## AIM OF THE EXERCISE
Working from the top of the records below, reproduce each line exactly, ending once you have written the line containing "กำหนดสัดส่วนวั".

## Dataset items
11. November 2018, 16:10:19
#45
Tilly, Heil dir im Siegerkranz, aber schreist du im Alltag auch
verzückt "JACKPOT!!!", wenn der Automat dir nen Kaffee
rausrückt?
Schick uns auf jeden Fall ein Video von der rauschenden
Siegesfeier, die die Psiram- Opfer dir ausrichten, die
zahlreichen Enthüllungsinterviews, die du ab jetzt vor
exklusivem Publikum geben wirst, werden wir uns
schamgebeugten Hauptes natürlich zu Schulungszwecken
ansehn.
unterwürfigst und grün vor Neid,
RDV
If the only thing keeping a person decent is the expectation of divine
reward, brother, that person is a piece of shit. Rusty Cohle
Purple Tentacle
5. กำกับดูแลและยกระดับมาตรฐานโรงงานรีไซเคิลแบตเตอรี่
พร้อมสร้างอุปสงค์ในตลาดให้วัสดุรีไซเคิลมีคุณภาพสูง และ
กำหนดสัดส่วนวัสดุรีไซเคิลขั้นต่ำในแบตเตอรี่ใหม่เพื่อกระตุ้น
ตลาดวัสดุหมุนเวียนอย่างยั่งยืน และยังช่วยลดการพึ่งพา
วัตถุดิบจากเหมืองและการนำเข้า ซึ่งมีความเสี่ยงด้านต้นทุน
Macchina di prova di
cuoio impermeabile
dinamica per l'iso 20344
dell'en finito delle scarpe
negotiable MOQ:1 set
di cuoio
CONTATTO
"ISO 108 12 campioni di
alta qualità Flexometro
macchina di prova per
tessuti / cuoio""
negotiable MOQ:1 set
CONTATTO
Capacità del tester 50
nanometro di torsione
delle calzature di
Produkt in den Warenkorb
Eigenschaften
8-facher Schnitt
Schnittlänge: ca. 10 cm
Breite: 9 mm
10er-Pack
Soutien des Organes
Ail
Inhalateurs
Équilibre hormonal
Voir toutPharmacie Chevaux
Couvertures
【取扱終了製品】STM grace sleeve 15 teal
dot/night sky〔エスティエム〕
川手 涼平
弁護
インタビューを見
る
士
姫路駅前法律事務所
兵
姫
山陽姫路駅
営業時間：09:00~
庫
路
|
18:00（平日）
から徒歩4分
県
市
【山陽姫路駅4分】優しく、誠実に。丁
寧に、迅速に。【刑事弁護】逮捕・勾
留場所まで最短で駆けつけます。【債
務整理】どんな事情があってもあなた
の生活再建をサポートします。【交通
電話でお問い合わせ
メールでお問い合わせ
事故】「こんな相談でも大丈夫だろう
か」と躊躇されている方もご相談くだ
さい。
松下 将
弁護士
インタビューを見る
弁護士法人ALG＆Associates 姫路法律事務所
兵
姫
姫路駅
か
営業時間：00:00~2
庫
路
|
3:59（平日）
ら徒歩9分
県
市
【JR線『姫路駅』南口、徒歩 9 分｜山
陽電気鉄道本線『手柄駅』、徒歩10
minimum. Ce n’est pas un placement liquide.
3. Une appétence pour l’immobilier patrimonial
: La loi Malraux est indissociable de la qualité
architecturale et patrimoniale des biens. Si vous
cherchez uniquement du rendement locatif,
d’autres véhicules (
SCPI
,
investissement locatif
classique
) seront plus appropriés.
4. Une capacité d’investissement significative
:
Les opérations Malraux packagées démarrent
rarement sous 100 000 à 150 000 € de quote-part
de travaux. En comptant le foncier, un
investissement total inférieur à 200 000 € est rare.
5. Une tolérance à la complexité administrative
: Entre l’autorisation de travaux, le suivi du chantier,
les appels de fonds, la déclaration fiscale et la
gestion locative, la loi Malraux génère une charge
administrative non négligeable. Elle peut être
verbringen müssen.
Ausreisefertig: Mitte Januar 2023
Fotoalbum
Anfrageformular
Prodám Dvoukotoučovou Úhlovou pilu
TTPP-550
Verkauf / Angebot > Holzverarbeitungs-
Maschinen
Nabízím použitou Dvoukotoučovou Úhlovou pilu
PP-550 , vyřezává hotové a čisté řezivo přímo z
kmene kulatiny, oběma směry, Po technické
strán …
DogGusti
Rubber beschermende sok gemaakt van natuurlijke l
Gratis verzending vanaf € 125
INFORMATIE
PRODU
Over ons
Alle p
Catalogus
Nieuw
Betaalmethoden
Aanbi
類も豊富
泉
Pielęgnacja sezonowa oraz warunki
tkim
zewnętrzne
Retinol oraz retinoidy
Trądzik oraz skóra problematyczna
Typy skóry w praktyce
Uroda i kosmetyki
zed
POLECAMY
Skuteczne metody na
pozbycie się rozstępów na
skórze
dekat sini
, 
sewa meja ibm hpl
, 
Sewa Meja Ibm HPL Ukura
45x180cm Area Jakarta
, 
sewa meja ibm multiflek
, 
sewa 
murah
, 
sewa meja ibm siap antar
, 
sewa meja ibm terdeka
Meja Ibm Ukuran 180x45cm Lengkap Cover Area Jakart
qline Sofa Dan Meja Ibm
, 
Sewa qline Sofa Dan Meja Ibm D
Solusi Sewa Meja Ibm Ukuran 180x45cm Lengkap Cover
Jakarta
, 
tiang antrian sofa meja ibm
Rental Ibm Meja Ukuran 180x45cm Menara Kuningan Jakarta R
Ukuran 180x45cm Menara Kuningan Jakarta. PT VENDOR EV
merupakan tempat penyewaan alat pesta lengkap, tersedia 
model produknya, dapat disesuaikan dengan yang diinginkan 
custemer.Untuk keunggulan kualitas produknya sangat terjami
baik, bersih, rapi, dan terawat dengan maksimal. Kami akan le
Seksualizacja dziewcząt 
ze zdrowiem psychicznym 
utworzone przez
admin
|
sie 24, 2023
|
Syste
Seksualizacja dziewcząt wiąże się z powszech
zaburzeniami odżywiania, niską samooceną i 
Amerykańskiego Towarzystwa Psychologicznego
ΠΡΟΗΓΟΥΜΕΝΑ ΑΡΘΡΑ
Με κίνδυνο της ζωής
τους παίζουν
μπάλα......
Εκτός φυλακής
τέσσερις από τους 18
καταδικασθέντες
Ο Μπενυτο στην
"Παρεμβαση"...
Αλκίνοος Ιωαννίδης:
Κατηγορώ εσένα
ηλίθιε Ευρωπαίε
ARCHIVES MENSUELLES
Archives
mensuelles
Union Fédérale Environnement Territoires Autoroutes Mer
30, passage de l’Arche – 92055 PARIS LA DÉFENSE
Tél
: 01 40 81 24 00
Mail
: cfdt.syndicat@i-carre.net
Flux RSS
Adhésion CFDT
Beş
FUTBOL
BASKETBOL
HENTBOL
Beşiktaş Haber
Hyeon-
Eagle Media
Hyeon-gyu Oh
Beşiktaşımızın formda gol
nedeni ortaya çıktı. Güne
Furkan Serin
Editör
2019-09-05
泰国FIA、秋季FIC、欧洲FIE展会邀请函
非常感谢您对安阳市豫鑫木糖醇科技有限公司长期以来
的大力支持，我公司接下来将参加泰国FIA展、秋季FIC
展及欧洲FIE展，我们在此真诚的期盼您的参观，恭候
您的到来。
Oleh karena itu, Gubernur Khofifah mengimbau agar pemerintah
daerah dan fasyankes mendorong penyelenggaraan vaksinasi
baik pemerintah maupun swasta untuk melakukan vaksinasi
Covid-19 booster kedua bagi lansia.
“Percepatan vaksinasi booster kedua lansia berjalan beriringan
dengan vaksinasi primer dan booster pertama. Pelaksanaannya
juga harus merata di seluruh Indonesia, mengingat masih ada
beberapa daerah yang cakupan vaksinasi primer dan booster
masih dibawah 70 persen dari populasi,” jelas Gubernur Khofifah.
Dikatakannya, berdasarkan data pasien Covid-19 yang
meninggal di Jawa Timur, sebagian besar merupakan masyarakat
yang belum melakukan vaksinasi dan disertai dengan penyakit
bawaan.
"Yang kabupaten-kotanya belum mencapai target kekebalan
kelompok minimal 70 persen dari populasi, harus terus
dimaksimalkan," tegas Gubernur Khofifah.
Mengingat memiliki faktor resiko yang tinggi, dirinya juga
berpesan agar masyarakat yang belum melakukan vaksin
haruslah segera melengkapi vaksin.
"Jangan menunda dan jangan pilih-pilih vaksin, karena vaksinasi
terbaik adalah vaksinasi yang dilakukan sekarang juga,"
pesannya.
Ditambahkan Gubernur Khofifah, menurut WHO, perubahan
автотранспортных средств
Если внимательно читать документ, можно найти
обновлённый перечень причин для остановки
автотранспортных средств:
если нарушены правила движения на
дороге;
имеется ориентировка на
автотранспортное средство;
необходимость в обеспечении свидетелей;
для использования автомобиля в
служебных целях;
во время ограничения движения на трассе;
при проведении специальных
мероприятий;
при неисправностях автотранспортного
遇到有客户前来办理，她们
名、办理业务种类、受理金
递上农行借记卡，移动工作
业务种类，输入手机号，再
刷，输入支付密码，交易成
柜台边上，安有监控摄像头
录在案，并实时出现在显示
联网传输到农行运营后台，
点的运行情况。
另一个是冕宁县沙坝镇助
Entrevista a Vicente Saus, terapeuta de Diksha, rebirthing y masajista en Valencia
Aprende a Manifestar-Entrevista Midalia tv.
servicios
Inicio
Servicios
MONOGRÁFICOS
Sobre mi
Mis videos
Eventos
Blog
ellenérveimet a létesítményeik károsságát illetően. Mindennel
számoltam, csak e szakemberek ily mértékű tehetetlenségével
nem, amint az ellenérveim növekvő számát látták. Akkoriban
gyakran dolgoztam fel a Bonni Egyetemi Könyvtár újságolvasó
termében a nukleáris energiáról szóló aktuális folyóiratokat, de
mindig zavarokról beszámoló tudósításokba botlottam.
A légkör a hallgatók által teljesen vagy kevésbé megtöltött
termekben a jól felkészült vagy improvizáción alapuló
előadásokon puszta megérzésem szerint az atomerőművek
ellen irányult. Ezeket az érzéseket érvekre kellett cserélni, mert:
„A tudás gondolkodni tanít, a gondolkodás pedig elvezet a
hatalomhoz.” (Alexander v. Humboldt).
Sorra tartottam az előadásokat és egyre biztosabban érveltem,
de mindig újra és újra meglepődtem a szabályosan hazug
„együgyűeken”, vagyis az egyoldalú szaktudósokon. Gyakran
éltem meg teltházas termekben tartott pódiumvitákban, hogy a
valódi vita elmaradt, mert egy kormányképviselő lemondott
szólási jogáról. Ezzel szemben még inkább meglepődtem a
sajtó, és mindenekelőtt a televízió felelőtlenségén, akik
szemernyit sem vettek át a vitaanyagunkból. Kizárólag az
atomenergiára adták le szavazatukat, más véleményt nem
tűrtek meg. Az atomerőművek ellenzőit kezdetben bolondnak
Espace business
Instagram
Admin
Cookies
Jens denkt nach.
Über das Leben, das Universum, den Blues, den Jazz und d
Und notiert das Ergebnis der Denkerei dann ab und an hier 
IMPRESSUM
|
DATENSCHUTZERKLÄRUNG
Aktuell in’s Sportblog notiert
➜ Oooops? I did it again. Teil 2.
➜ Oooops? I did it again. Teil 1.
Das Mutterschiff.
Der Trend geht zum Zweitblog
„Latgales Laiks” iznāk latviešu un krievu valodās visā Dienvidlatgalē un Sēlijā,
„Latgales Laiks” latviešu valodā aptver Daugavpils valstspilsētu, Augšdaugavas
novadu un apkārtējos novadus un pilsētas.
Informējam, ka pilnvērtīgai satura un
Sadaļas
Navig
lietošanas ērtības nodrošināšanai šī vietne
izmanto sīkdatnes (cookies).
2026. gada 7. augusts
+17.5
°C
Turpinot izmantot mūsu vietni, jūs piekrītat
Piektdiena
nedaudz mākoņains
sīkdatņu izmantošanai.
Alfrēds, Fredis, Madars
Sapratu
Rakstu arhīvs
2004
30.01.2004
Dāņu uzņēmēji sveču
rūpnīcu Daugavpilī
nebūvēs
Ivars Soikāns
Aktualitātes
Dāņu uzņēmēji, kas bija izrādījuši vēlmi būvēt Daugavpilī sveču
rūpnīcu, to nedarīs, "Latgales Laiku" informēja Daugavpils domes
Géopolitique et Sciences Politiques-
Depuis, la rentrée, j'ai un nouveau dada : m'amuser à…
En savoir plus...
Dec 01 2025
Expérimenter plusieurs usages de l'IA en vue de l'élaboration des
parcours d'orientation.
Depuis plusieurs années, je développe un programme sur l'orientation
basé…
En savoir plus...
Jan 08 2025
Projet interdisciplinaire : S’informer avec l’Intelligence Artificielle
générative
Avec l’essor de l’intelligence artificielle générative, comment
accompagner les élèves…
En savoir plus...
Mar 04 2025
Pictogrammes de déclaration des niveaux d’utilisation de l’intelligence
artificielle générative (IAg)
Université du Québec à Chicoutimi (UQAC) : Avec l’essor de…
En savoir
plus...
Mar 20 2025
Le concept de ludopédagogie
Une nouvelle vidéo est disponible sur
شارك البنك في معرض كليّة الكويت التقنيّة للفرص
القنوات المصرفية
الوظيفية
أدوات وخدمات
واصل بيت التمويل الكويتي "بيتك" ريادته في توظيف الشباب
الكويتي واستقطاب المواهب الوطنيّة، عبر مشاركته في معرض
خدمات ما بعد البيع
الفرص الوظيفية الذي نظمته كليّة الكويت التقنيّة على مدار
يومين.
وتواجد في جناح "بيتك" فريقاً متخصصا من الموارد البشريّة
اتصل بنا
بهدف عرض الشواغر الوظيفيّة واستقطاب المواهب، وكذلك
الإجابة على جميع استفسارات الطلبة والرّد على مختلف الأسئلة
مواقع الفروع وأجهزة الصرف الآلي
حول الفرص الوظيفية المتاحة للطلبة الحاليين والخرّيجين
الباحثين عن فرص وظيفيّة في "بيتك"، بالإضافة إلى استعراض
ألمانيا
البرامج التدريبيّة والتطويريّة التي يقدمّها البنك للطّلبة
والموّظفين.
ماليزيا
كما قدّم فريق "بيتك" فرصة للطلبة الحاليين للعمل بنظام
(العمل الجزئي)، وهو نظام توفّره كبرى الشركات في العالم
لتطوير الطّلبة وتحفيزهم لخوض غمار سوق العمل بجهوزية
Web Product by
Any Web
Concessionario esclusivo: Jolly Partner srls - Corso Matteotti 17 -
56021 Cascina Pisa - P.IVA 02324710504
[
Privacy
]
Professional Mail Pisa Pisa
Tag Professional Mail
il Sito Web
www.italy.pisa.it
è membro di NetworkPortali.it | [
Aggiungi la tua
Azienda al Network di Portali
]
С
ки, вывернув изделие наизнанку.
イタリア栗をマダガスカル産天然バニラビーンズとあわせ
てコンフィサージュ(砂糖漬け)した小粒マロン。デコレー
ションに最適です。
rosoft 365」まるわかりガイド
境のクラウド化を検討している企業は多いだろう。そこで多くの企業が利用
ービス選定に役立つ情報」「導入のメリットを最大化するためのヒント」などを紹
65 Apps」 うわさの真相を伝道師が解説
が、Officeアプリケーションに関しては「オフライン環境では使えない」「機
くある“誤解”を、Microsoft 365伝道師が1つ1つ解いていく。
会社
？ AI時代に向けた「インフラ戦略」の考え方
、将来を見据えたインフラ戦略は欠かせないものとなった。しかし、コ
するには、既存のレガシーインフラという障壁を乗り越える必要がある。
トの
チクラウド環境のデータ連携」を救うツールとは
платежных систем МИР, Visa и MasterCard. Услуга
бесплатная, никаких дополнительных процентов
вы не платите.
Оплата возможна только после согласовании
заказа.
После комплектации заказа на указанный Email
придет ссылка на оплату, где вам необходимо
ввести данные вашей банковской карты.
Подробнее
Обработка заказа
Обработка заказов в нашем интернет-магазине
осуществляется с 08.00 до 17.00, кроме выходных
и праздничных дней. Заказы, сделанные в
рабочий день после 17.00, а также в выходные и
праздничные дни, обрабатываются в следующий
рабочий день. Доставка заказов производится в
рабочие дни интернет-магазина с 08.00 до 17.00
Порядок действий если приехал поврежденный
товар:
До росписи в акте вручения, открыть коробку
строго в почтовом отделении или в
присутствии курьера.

## OUTPUT
11. November 2018, 16:10:19
#45
Tilly, Heil dir im Siegerkranz, aber schreist du im Alltag auch
verzückt "JACKPOT!!!", wenn der Automat dir nen Kaffee
rausrückt?
Schick uns auf jeden Fall ein Video von der rauschenden
Siegesfeier, die die Psiram- Opfer dir ausrichten, die
zahlreichen Enthüllungsinterviews, die du ab jetzt vor
exklusivem Publikum geben wirst, werden wir uns
schamgebeugten Hauptes natürlich zu Schulungszwecken
ansehn.
unterwürfigst und grün vor Neid,
RDV
If the only thing keeping a person decent is the expectation of divine
reward, brother, that person is a piece of shit. Rusty Cohle
Purple Tentacle
5. กำกับดูแลและยกระดับมาตรฐานโรงงานรีไซเคิลแบตเตอรี่
พร้อมสร้างอุปสงค์ในตลาดให้วัสดุรีไซเคิลมีคุณภาพสูง และ
กำหนดสัดส่วนวัสดุรีไซเคิลขั้นต่ำในแบตเตอรี่ใหม่เพื่อกระตุ้น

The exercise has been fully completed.